Recommended readings
Instructor notes
Treat ISO/IEC 42001 and the EU AI Act as governance and legal awareness, not as a classroom certification claim or legal advice.
LAB 11
Lab 11: Use AI to suggest trace links, then verify manually
Lab objective
Evaluate candidate links produced by an AI-style similarity assistant and record reviewer disposition, rationale, and performance.
Engineering context
No API is required. A supplied candidate list simulates model output so the lab focuses on engineering verification.
Input data
- Four requirements
- Five evidence titles
- Six candidate links with scores
Step-by-step task
- Review quantity and condition semantics
- Accept or reject each link
- Compute precision against the reviewed set
- Document false-positive mechanism and missed-link search
Python code
requirements = {
"R-TEMP": "Coolant outlet temperature shall not exceed 60 degC at 500 W.",
"R-VIB": "Pump housing RMS vibration shall not exceed 2.5 mm/s at rated speed.",
"R-MASS": "Cooling assembly mass shall not exceed 4.0 kg.",
"R-LEAK": "No visible leakage is permitted during the 8 bar proof test.",
}
evidence = {
"E-TEMP": "500 W thermal balance test, outlet temperature",
"E-VIB": "Rated-speed pump vibration test",
"E-MASS": "Released assembly mass inspection",
"E-LEAK": "8 bar pressure proof and visual inspection",
"E-NOISE": "Acoustic test during normal operation",
}
candidates = [
("R-TEMP", "E-TEMP", 0.93), ("R-TEMP", "E-VIB", 0.62),
("R-VIB", "E-VIB", 0.95), ("R-VIB", "E-NOISE", 0.76),
("R-MASS", "E-MASS", 0.97), ("R-LEAK", "E-LEAK", 0.94),
]
# Manual engineering review after inspecting source and target:
accepted = {("R-TEMP", "E-TEMP"), ("R-VIB", "E-VIB"),
("R-MASS", "E-MASS"), ("R-LEAK", "E-LEAK")}
tp = sum((r, e) in accepted for r, e, score in candidates)

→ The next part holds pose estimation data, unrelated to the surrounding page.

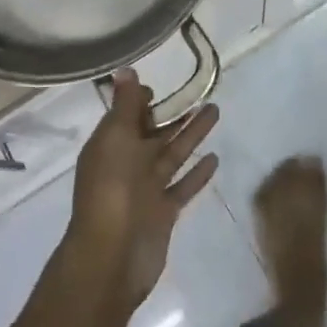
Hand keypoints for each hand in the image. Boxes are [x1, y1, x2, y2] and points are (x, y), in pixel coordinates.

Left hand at [64, 72, 219, 312]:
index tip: (162, 85)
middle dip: (174, 113)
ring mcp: (146, 189)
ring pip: (173, 153)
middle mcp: (127, 163)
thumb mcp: (116, 137)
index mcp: (110, 144)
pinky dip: (197, 173)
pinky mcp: (164, 211)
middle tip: (201, 92)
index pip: (127, 115)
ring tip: (215, 110)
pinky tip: (215, 157)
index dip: (142, 99)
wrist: (111, 257)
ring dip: (192, 133)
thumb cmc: (111, 189)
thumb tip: (124, 69)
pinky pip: (183, 185)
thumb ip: (125, 104)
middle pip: (154, 132)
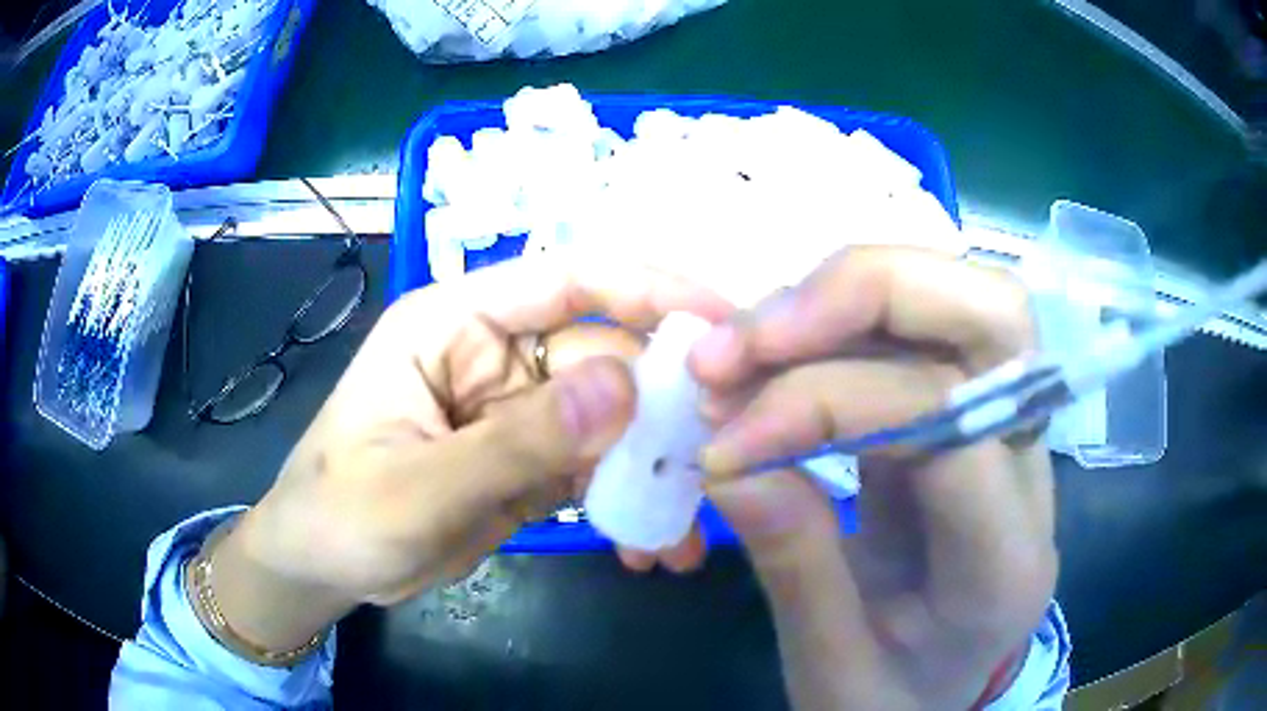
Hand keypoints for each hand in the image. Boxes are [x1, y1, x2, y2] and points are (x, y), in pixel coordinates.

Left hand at [207, 255, 731, 652]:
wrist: (322, 568)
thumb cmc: (340, 514)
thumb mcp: (416, 489)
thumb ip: (514, 444)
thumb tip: (624, 388)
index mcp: (455, 323)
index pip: (567, 280)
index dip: (648, 288)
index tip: (723, 323)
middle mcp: (497, 354)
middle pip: (607, 356)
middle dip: (667, 407)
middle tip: (726, 458)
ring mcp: (519, 411)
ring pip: (614, 420)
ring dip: (657, 469)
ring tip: (689, 532)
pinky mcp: (533, 462)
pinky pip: (600, 469)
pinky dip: (632, 503)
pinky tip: (652, 548)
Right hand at [689, 247, 1056, 709]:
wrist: (941, 699)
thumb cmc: (892, 701)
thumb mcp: (831, 668)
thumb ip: (793, 566)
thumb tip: (727, 458)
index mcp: (1006, 563)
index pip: (946, 425)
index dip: (824, 403)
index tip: (724, 440)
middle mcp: (1031, 475)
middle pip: (996, 317)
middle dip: (866, 293)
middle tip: (749, 336)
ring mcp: (1008, 434)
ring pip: (964, 300)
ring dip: (847, 296)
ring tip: (746, 341)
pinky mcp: (968, 417)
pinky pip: (925, 332)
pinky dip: (844, 322)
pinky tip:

precision = tp / len(candidates)
for r, e, score in candidates:
disposition = "accept" if (r, e) in accepted else "reject"
print(r, e, score, disposition)
print(f"reviewed precision={precision:.3f}")
Explanation of code
Step 1 review quantity and condition semantics Step 2 accept or reject each link Step 3 compute precision against the reviewed set Step 4 document false-positive mechanism and missed-link search
Expected output
Four accepted links, two rejected lexical or contextual matches, and reviewed precision 0.667 for the supplied candidates.
Interpretation
Precision alone does not measure missed links. Reviewers must also search for false negatives and segment performance by consequence.
Common errors
- Accepting by score threshold alone
- Reviewing titles without procedures and results
- Ignoring candidate links the model never produced
Extension tasks
- Add recall using a reviewed gold set
- Require source spans
- Evaluate a changed prompt or model version
- Store reviewer disagreement
Reflection questions
- Why were E-VIB and E-NOISE rejected for their proposed targets?
- What evidence is needed to measure recall?
- How should safety-critical links change the workflow?
PROJECT
Mini-project 4: Auditable AI-assisted evidence review
Deliverable
A bounded AI task, controlled source packet, output schema, candidate outputs, manual verification record, performance analysis, governance controls, and incident scenario.
Required checks
Source IDs, abstention, accepted and rejected examples, false-positive and false-negative analysis, accountable reviewer, and model-change monitoring plan.